TUPAD is a cash-for-work program that provides emergency employment for displaced, seasonal, and underemployed workers for 10 to 30 days during the COVID-19 pandemic.
“Not everyone is doing it but many are pocketing the cash and using it for election to buy the votes of our poor countrymen,” he said.
We have yet to read news that Labor Secretary Bienvenido Laguesma has indicated any intention to look into this.
Enrile wants to go back to the old system where all presidential appointees, including the justices of the Supreme Court, were subject to confirmation by the Commission on Appointments (CA).
What does he suggest to rectify the current situation?
“Having been a part of the government under the 1935, 1973, and 1987 Constitutions up to now, I’d rather that we go back to the system under the 1935 Constitution,” he said.
He may have a point there, but we disagree.
Isn’t it that the Commission on Appointments consisting of members from the House of Representatives and the Senate can hardly be called non-partisan and truly independent from the executive branch?
With Philippine politics dominated by old and new family dynasties intent on staying in power for as long as they can, we cannot imagine the Commission on Appointments leading the way in putting an end to corruption in this country.
We believe, on the contrary, that the CA may be part and parcel of the entire political system of horse-trading, backroom deals, favoritism and nepotism that have institutionalized graft and corruption in this country for as long as we can remember.
Enrile is correct in pointing out that corruption runs rampant to this day and has become even worse now.
The fact is that corruption permeates all branches and levels of the Philippine government.
The executive department leads the long list of offices charged with improper handling of taxpayers’ money, with even former presidents charged with plunder during their terms of office.
It’s common knowledge that much of the monkey business takes place in the two main tax collection agencies of the national government, namely the Bureau of Customs and the Bureau of Internal Revenue, through undervaluation of imports and technical smuggling in the case of the former, and through under-the-table deals in the settlement of tax liabilities by high-worth individuals and corporations in the case of the latter.
It’s no secret either that the Armed Forces of the Philippines and the Philippine National Police are also steeped in corruption, including the overpricing and ghost deliveries of supplies and equipment.
And let’s not forget how many local government units have landed in the papers for violations of the Anti-Graft and Corrupt Practices Act, or Republic Act 3019, enacted in 1960 and subsequently amended over the years to impose stiffer penalties on public officials.
The legislature has not been exempt from corruption allegations as well.
Some lawmakers have been charged with diversion of their pork barrel allocations to their own pockets through the use of non-existent non-government organizations.
Other lawmakers have also been named as beneficiaries of the scam, but no cases have prospered in court.
How about the judiciary?
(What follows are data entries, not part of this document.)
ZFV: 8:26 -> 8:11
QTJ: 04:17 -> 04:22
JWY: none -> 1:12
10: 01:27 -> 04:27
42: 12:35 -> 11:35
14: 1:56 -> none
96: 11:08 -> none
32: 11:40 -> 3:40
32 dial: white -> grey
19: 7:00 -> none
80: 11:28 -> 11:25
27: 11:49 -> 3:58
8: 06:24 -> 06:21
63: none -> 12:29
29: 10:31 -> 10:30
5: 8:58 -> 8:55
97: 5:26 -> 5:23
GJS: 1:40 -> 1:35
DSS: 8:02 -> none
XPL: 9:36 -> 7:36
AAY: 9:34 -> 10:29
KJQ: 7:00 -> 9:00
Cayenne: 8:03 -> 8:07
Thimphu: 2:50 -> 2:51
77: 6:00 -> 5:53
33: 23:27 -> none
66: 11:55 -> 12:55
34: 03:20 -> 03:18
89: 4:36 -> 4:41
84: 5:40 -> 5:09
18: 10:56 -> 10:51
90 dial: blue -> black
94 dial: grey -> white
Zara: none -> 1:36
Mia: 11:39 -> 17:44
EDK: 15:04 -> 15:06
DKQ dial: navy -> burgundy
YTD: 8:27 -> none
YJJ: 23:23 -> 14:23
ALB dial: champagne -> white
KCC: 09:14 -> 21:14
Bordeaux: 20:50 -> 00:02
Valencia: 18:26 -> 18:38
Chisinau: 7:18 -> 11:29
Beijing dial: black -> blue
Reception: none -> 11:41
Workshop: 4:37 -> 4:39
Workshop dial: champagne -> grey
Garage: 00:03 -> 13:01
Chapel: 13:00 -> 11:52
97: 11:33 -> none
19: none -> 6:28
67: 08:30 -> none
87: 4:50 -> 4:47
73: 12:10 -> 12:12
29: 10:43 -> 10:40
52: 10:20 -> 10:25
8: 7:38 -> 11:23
Not a few members of the bench have likewise been accused of issuing dubious temporary restraining orders (TROs) to favor certain clients, for monetary considerations.
Transparency International’s 2021 Corruption Perception Index (CPI) ranks the country in the 117th place out of 180 countries. A high ranking corresponds to a perception of high corruption in the country’s public sector.
Recall that the World Bank has estimated that roughly one-fourth of our annual national budget is lost to corruption.
If the proposed budget for 2023 of more than P5 trillion is passed by Congress and signed by the President, that means more than P1 trillion is likely to be stolen by the greedy and unscrupulous in government in 2023.
Think about that for a moment, and with the national budget getting bigger year after year, that means there’s more taxpayers’ money going down the drain and into the pockets of the corrupt in the coming years.